A couple in Ohio is currently working to finalize their divorce. The two have children together and are negotiating the end of the marriage well, but the husband has told the wife previously that he would never agree to a document that has him paying alimony. He has also said that he would always support their children and his soon-to-be ex-wife.
Documents sent by his lawyer, which the husband has agreed to, show that he will pay both child support and spousal support. The sum that he has agreed to for spousal support is adequate and the wife has even considered calling it generous. But aren’t spousal support and alimony the same thing?
According to at least two area family law attorneys — and probably more — the two terms are interchangeable.

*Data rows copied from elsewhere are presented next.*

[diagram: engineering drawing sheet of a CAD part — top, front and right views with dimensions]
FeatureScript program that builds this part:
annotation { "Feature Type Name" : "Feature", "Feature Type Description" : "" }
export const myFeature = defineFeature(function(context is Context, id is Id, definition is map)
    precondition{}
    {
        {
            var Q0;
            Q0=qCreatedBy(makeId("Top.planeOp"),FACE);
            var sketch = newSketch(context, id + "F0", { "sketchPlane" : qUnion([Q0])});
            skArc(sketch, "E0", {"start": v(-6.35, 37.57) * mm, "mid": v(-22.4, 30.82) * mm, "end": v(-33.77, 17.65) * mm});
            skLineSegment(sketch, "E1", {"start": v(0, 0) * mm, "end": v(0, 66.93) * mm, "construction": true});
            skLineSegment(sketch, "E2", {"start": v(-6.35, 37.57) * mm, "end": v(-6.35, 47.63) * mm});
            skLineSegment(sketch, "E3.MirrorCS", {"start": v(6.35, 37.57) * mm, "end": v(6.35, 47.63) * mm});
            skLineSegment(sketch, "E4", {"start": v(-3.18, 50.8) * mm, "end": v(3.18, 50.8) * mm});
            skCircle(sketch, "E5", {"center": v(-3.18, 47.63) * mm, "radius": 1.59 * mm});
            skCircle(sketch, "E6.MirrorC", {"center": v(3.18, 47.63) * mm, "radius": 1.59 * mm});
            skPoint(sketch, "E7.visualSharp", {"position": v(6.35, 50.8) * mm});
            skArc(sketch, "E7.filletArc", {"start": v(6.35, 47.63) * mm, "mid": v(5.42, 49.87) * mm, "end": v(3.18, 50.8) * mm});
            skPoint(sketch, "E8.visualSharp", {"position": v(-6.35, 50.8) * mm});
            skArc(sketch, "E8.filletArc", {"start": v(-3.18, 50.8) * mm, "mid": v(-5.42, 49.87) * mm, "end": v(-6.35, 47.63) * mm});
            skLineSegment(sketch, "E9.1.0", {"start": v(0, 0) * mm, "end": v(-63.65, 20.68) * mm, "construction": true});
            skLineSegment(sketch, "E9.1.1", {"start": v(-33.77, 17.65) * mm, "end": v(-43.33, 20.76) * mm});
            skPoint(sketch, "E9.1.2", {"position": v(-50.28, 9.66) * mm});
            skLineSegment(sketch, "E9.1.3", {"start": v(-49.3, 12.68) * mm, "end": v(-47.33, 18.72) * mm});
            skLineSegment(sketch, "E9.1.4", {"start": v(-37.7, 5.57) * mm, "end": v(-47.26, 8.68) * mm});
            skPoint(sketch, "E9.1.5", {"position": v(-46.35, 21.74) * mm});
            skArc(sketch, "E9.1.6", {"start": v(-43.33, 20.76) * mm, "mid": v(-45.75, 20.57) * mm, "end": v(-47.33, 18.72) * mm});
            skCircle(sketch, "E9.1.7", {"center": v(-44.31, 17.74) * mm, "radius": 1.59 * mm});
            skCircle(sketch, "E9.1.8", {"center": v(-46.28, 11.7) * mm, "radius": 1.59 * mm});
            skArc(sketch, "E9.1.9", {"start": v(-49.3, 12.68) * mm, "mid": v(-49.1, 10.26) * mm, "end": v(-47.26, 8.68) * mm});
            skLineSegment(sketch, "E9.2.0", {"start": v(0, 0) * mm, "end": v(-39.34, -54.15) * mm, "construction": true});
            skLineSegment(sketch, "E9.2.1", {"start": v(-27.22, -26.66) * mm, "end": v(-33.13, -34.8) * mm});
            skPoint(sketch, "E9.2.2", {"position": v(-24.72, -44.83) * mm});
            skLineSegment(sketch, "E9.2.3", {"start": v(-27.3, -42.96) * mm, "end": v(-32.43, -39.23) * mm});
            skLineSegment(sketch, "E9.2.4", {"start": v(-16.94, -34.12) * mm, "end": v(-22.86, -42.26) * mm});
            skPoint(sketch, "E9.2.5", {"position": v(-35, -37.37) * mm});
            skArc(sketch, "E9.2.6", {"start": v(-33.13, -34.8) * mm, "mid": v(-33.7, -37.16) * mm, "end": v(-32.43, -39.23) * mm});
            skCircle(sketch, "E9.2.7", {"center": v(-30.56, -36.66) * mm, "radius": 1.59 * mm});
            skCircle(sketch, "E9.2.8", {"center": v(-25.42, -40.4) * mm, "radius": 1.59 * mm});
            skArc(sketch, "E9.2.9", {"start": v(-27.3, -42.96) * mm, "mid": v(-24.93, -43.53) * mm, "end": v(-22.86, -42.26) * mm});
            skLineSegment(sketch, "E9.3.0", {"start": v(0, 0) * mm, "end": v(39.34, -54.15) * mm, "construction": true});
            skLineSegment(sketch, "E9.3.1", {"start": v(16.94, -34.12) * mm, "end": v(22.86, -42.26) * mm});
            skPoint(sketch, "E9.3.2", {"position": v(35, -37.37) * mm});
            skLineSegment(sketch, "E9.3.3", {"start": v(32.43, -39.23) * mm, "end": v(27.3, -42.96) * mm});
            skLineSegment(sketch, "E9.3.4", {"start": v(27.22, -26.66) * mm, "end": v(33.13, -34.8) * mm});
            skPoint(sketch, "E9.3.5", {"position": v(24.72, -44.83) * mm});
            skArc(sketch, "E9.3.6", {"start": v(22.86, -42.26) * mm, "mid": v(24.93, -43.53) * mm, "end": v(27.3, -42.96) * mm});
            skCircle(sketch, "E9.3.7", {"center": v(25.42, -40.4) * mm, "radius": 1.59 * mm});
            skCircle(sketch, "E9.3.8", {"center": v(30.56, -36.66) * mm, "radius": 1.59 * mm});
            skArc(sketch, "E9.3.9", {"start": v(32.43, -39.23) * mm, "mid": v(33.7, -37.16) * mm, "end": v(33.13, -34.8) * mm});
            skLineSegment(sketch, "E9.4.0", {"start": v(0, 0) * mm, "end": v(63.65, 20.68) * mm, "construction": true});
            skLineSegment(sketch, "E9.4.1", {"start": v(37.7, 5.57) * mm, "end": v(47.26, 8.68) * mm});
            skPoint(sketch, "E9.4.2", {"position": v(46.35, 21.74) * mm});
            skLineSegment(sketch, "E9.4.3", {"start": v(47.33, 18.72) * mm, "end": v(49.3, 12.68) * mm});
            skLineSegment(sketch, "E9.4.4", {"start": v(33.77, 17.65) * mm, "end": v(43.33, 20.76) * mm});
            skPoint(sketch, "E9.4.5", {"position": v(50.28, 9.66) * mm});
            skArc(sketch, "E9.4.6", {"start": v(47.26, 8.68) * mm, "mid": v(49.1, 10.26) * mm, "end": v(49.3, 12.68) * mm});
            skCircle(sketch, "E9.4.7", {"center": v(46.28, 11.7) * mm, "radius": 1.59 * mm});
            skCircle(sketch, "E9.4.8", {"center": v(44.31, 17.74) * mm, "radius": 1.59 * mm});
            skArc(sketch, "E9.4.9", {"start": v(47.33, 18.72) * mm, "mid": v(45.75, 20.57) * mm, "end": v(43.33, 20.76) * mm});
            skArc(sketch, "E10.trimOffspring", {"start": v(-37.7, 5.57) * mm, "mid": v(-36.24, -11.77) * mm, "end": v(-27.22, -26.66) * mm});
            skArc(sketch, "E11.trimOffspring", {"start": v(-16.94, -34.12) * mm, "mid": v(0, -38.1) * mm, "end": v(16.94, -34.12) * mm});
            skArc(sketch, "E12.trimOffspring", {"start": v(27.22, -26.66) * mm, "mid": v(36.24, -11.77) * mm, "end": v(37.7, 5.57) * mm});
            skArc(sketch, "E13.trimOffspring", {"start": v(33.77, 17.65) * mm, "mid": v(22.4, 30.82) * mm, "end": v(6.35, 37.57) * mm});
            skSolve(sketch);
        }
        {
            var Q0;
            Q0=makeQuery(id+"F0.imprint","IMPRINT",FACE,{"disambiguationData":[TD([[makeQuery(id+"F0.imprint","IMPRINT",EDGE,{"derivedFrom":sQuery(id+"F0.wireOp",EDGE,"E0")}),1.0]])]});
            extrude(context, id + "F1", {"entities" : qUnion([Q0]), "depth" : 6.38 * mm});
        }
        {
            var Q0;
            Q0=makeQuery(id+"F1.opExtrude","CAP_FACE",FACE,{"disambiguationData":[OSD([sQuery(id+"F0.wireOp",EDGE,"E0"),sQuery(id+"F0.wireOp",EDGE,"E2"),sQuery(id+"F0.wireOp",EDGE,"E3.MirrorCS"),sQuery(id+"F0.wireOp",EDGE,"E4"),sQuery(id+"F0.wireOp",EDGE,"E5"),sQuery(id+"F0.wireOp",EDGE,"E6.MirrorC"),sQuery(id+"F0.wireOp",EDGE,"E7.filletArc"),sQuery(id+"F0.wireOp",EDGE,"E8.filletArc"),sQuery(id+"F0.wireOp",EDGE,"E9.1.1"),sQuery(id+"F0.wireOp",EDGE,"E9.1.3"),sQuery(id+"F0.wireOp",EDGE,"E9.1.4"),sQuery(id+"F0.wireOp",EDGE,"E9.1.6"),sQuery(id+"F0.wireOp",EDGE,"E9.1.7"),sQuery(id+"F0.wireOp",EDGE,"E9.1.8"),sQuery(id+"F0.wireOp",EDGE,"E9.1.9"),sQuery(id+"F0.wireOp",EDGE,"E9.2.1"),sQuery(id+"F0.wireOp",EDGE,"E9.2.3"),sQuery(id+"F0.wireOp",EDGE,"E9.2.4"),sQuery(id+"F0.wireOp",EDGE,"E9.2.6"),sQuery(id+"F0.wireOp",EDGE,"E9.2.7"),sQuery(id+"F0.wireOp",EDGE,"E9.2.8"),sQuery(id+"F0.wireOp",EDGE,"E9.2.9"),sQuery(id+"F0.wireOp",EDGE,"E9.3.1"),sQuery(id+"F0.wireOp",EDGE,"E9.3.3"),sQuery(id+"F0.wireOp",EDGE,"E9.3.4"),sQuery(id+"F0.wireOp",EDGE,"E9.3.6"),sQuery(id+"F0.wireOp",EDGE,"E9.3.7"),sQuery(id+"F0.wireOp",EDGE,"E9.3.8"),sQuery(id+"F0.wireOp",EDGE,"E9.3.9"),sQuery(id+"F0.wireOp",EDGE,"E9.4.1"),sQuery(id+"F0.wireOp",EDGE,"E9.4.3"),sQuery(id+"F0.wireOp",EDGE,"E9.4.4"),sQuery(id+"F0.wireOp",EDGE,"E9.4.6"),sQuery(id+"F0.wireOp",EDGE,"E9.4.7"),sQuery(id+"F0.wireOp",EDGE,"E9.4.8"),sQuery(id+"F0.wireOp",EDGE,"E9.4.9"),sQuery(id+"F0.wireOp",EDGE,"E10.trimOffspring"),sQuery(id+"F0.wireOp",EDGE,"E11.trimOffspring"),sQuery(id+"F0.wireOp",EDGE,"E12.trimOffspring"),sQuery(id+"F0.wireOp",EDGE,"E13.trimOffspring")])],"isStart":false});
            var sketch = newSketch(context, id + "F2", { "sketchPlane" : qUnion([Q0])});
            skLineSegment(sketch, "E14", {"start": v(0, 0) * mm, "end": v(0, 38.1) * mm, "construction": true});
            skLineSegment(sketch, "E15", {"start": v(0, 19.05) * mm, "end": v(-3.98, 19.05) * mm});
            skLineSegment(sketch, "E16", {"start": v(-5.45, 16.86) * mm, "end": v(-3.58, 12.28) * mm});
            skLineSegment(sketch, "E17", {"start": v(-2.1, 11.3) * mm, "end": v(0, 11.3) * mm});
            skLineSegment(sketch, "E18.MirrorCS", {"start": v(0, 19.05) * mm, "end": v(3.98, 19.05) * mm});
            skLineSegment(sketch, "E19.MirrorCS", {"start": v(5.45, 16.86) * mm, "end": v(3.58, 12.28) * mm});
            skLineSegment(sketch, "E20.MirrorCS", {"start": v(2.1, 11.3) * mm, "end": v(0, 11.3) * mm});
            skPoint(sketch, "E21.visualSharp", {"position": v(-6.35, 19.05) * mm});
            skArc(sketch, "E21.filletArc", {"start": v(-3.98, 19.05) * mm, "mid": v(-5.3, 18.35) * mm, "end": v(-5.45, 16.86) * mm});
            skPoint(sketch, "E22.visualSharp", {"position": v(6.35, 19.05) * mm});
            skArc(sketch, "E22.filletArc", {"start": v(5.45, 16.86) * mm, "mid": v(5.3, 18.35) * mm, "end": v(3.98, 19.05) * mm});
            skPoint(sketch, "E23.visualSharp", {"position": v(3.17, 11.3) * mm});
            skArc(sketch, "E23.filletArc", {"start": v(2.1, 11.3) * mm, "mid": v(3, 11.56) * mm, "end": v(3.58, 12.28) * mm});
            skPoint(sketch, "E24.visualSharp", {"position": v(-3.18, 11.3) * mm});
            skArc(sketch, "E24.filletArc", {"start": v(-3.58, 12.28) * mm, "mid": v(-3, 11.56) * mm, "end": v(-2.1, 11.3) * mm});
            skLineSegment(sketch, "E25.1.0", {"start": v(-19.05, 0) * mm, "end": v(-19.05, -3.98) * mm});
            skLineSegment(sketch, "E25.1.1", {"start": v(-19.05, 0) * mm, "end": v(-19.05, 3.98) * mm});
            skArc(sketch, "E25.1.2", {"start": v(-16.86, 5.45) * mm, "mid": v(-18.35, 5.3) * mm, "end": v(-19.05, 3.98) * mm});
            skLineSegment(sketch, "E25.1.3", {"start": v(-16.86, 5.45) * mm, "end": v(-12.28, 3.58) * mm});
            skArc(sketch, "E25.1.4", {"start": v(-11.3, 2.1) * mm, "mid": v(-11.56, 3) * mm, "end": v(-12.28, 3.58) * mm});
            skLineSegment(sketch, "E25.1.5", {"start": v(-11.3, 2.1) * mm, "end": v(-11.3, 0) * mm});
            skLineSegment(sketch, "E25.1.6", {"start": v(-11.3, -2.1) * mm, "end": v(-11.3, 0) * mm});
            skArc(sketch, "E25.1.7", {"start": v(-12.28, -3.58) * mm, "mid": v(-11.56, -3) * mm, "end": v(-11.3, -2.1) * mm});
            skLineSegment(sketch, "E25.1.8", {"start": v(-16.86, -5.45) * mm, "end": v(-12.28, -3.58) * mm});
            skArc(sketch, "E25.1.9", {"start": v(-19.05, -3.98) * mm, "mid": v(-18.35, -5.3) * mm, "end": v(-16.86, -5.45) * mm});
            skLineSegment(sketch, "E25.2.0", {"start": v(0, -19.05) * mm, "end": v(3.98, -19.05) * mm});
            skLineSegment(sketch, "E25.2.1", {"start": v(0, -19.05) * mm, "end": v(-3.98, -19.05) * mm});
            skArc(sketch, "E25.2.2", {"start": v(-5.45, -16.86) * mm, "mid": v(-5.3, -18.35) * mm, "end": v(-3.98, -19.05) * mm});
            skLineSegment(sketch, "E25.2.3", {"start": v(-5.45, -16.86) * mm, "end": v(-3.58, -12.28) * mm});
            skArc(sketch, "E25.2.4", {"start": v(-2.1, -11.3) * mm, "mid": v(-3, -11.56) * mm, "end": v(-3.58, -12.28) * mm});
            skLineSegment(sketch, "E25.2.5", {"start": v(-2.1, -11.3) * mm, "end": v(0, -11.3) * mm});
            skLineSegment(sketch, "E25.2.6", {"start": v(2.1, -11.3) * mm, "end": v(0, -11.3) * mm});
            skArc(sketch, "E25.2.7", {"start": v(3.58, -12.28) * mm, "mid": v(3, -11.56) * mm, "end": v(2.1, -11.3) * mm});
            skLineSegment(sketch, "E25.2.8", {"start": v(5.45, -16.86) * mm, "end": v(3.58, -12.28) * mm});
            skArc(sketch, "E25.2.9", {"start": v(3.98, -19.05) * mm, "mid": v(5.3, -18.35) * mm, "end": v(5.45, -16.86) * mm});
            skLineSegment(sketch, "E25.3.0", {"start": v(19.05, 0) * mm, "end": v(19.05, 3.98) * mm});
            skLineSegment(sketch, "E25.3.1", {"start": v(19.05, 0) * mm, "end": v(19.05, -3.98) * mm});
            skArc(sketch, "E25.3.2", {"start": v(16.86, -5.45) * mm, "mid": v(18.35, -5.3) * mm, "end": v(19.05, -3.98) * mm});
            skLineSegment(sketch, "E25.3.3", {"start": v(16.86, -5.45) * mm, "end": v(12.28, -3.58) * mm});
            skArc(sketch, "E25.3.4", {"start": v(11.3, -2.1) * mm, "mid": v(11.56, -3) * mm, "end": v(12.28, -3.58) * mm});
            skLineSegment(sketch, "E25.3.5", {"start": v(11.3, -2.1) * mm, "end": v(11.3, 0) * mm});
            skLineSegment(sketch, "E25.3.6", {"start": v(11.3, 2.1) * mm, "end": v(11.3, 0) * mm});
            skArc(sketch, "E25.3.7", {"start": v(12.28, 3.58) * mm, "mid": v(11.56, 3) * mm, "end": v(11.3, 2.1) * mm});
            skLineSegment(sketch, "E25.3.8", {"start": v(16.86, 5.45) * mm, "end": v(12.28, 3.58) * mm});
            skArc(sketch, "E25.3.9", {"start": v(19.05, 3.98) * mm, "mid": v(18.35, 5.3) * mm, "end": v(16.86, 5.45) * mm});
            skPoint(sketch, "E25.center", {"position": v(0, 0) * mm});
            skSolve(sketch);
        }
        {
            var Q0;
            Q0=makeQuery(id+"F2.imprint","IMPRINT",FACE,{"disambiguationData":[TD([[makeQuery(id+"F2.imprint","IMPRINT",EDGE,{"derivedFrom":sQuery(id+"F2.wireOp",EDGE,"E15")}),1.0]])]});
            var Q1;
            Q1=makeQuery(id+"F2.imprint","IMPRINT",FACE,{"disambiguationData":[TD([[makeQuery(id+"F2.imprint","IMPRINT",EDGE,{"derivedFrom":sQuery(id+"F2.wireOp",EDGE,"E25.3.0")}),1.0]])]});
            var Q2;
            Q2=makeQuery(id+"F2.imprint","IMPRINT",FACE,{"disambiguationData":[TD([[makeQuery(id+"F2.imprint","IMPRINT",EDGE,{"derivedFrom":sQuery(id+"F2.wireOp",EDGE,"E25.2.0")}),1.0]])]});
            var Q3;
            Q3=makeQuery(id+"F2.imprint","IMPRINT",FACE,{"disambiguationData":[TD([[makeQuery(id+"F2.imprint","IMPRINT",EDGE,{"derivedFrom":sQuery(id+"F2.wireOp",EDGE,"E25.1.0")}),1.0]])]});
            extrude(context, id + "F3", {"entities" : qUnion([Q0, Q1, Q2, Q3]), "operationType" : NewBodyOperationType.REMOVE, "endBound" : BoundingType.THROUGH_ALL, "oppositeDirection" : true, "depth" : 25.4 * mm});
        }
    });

The wife’s attorney told her that the current agreement on the table, though it does not use the word “alimony,” will require him to make payments in this regard. Her attorney then suggested that she sign the agreement, but she is worried that her husband will be upset when he realizes one day that he is paying alimony, despite saying that he would never do such a thing.
Some would say she is right to be worried. The best thing for their relationship, in the long run, may be to tell him that he will be paying alimony if she agrees to the current offer. As long as he understands this — and his offer stands — then the agreement can be made.
According to some, Ohio used to use the term alimony in its statutes before it was changed to spousal support. Whatever term it is, the statutory requirement remains the same: Spousal support results in the payment of support from one spouse to another. But it is good that the couple is able to negotiate a settlement in a non-combative way, which most family law attorneys believe is the best way to approach the process.